▽
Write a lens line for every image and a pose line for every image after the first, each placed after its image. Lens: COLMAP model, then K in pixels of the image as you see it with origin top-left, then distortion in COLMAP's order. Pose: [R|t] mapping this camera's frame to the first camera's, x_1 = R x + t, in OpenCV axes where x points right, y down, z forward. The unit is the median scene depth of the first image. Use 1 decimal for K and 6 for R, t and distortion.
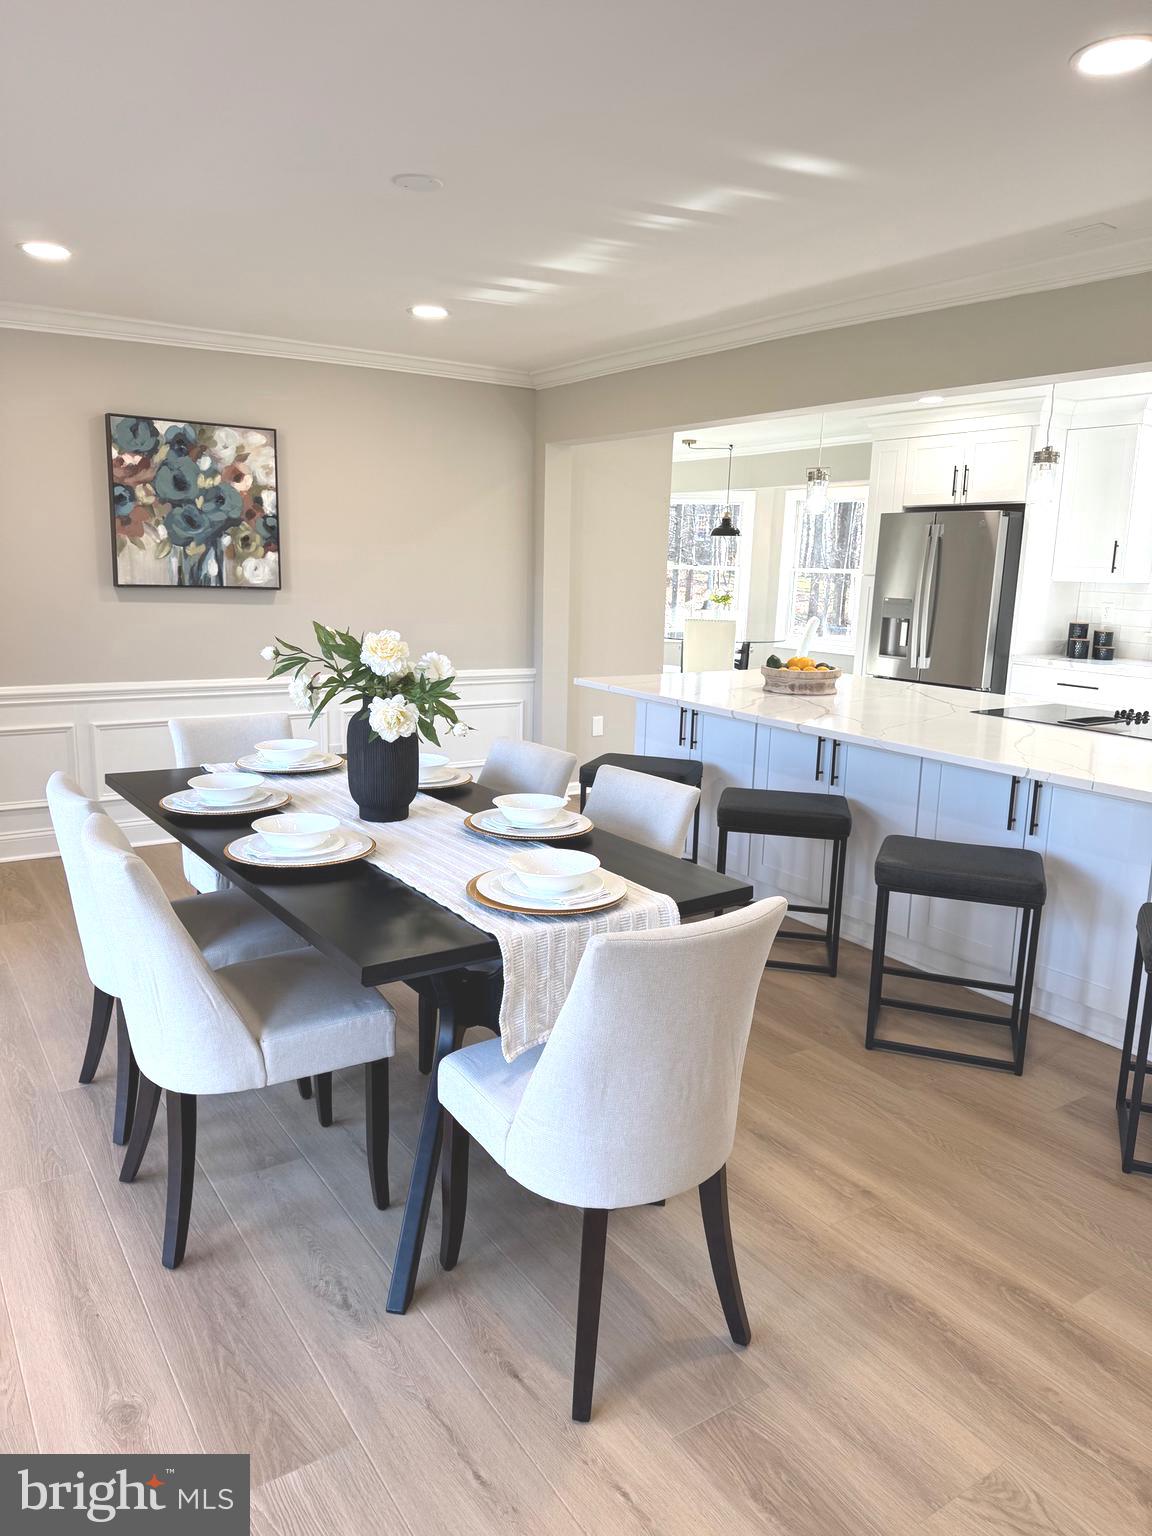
lens RADIAL K [[1084.9, 0, 582.7], [0, 1084.9, 770.9], [0, 0, 1]] dist [0.285355, -0.266814]
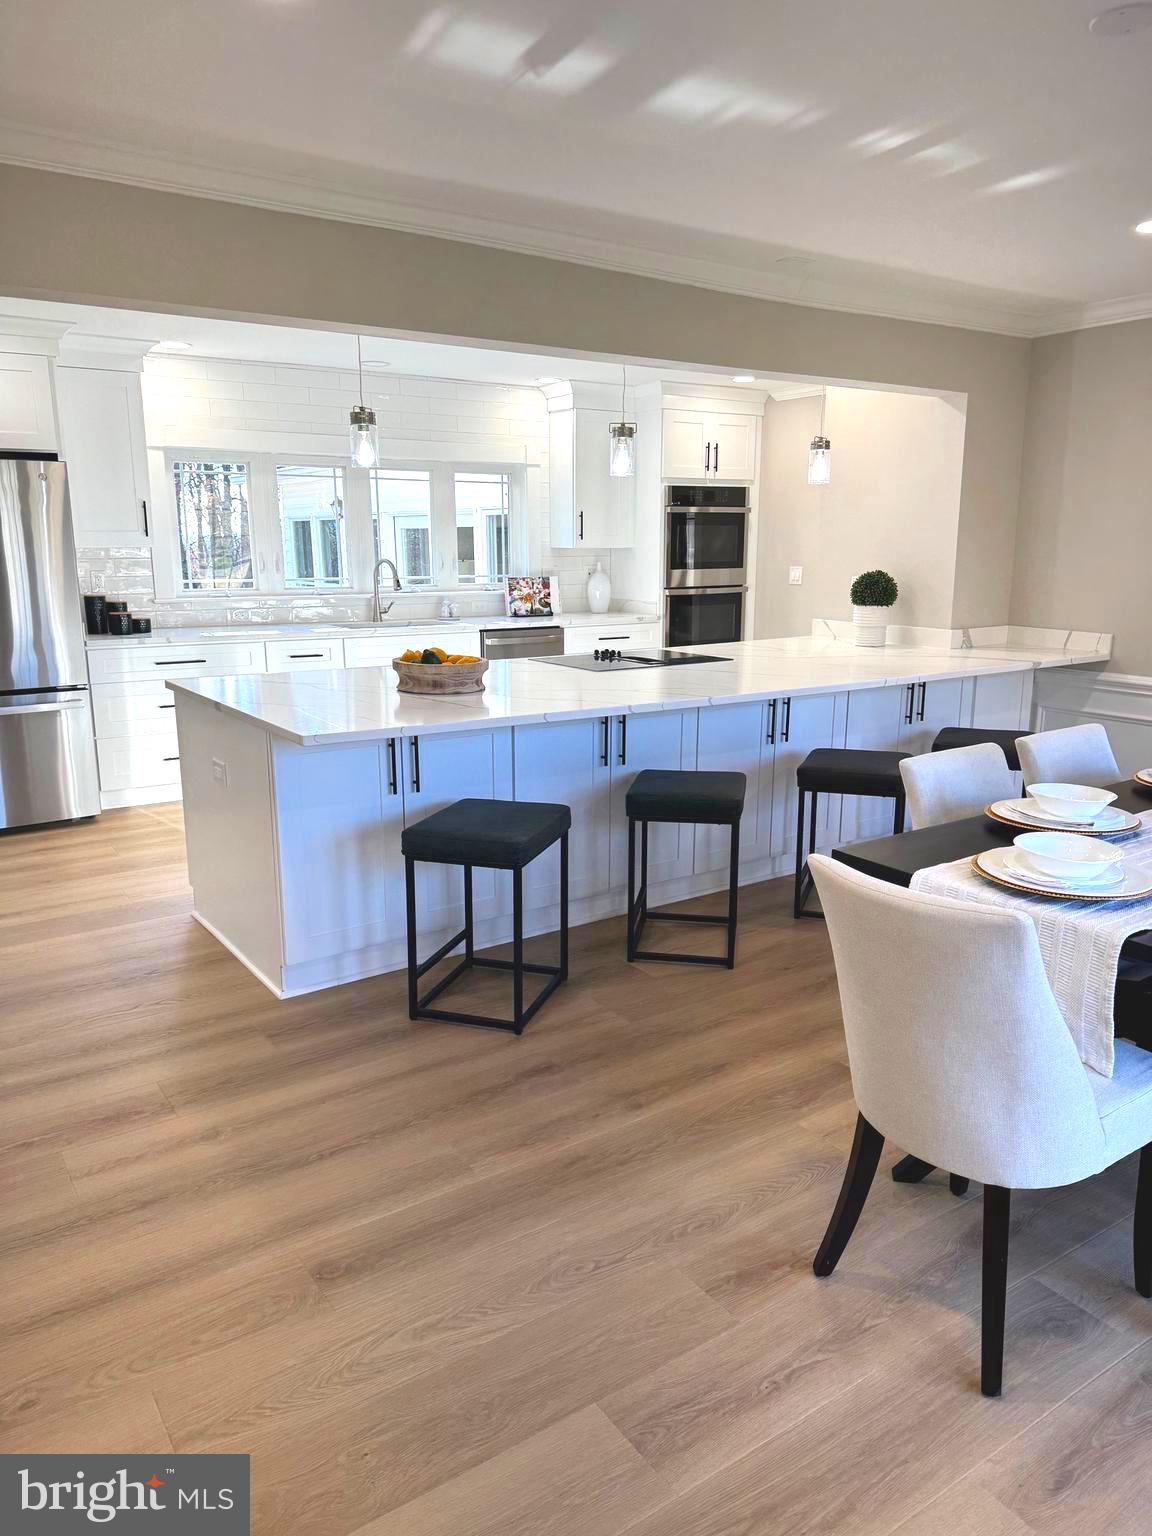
lens RADIAL K [[1084.9, 0, 582.7], [0, 1084.9, 770.9], [0, 0, 1]] dist [0.285355, -0.266814]
pose [[-0.011796, -0.252543, 0.967514, -0.797213], [0.183050, 0.950685, 0.250382, -0.257064], [-0.983033, 0.180057, 0.035014, 1.136327]]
△
**WORK TO BE COMPLETED**
Each line of the data above must be repeated exactly, images excluded.

**WRITTEN ANSWER**
Write a lens line for every image and a pose line for every image after the first, each placed after its image. Lens: COLMAP model, then K in pixels of the image as you see it with origin top-left, then distortion in COLMAP's order. Pose: [R|t] mapping this camera's frame to the first camera's, x_1 = R x + t, in OpenCV axes where x points right, y down, z forward. The unit is the median scene depth of the first image. Use 1 decimal for K and 6 for R, t and distortion.
lens RADIAL K [[1084.9, 0, 582.7], [0, 1084.9, 770.9], [0, 0, 1]] dist [0.285355, -0.266814]
lens RADIAL K [[1084.9, 0, 582.7], [0, 1084.9, 770.9], [0, 0, 1]] dist [0.285355, -0.266814]
pose [[-0.011796, -0.252543, 0.967514, -0.797213], [0.183050, 0.950685, 0.250382, -0.257064], [-0.983033, 0.180057, 0.035014, 1.136327]]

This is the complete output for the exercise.